Accusing Visa Inc. of a “lack of regard” for its members, the Electronic Transactions Association merchant-acquiring trade group sent a letter to the card network March 7 asking that it delay implementation of a new fixed fee until acquirers have time to reprogram their back offices and make other adjustments.
The 450-member group sent the letter to chief executive Joseph Saunders and three other Visa executives “to express our serious concerns and the challenges to our members regarding the implementation” of Visa’s new Fixed Acquirer Network Fee, or FANF. The fee is one part of Visa’s effort to protect its volumes in the wake of the Durbin Amendment, whose transaction-routing provisions threaten to divert debit card volume to Visa competitors. Details of the new fee started emerging last month, and acquirers are trying to determine whether it will cause their costs to rise or fall. Observers expect that no matter what, acquirers will pass the expense on to their merchant clients.
The ETA says Visa hasn’t yet divulged enough details or given them enough time to reprogram their systems to process the new fee, which becomes effective April 1, though Visa won’t actually start collecting it until July.

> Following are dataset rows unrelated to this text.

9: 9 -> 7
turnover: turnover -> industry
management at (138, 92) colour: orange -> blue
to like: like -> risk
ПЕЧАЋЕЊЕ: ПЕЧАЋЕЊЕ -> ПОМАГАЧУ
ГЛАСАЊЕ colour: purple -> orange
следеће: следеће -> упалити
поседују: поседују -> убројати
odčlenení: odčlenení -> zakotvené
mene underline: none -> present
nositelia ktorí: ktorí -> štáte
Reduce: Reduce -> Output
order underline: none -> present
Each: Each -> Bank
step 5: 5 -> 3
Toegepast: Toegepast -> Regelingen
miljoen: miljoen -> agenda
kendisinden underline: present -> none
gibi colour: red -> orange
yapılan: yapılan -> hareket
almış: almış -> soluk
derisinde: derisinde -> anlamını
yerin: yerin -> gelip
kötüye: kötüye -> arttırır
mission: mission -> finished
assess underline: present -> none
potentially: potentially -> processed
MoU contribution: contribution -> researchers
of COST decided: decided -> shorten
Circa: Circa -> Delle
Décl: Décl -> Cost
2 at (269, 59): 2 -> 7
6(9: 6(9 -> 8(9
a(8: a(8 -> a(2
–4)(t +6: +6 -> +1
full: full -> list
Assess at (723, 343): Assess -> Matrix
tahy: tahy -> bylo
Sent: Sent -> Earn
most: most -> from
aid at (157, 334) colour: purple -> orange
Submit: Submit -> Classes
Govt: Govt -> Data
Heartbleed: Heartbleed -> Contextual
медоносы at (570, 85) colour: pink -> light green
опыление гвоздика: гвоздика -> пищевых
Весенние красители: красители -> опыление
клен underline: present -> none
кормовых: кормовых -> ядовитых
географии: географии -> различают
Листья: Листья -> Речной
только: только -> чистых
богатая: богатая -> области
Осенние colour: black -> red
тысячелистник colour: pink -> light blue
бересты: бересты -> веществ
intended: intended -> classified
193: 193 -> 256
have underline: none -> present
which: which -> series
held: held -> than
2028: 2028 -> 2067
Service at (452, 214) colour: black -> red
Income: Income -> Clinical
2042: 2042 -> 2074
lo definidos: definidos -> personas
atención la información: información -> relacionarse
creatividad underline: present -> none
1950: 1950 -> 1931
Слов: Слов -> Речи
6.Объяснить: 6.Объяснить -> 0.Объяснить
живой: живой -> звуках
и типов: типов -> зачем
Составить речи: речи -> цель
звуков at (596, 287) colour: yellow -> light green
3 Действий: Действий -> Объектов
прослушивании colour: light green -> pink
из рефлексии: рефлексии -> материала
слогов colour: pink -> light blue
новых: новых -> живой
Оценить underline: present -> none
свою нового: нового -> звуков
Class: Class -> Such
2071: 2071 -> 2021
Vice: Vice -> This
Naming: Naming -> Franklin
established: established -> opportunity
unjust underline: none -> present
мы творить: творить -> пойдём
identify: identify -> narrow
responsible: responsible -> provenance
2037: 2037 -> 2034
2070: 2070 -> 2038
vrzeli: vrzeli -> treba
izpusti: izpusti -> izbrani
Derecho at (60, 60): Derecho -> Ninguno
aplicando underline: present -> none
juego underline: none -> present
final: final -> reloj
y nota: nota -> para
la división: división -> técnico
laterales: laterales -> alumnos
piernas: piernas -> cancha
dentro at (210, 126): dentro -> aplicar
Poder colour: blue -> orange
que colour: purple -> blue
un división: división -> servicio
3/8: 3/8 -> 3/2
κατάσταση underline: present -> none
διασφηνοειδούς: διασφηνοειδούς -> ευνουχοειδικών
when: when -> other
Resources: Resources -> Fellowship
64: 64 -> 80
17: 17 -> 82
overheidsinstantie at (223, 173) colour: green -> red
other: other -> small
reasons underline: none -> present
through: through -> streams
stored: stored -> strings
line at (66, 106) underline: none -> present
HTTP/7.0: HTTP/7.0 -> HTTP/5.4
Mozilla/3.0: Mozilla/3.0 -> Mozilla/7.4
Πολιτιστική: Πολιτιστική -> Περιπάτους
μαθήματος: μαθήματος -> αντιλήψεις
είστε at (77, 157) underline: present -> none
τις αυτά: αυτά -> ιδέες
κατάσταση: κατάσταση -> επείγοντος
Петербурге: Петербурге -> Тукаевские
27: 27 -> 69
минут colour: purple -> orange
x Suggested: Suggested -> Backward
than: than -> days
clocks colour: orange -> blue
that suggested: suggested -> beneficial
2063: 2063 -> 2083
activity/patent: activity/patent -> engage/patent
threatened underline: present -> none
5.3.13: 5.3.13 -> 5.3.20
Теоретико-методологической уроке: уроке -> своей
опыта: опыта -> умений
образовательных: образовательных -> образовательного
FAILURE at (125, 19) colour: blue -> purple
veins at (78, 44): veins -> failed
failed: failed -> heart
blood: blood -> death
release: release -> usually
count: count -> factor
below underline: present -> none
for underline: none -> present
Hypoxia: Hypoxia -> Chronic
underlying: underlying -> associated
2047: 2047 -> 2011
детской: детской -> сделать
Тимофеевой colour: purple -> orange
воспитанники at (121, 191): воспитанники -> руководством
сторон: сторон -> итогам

The FANF is only one component of a new Visa pricing plan that includes a reduction in some variable costs.
“What is difficult for our members to digest with respect to the FANF is Visa’s lack of regard for the ETA community in the FANF implementation-planning and information release,” the letter says in reference to a Feb. 9 Visa bulletin outlining the fee. “We remain, however, interested in working with you to achieve a more efficient implementation process and to provide suggestions on how to best implement this, and future, Visa releases.”
The ETA cited several problems with the fee. First, the timing between the announcement and implementation “is simply too aggressive given the impact to processes and systems.” The letter notes that only 36 business days separate the bulletin’s issuance and the effective date and that as of March 7, acquirers were still awaiting more information from Visa. “Secondly, the FANF is a new construct, not simply a revision of an existing fee, and as such requires new system components, processes, and functionality to be created,” the letter says, adding that “the unusual complexity of this directive increases the time pressure of such a small implementation window.”
“Finally, the combination of these factors places enormous stress on all parties in the payments service stream and increases the risk of unintended consequences in implementation for all stakeholders in the payments ecosystem.”
The letter asks Visa to postpone FANF’s implementation to 90 days after the network gives “implementing guidance … and complete information to merchant acquirers, processors, and merchants.”
A Visa spokesperson tells Digital Transactions News that Visa will be issuing a comment soon.
The letter was signed by 17 ETA members, including executives from some of the nation’s largest merchant acquirers and independent sales organizations, including Wells Fargo & Co., U.S. Bancorp’s Elavon subsidiary, and Moneris Solutions. Signatories included some but not all of the ETA’s board members.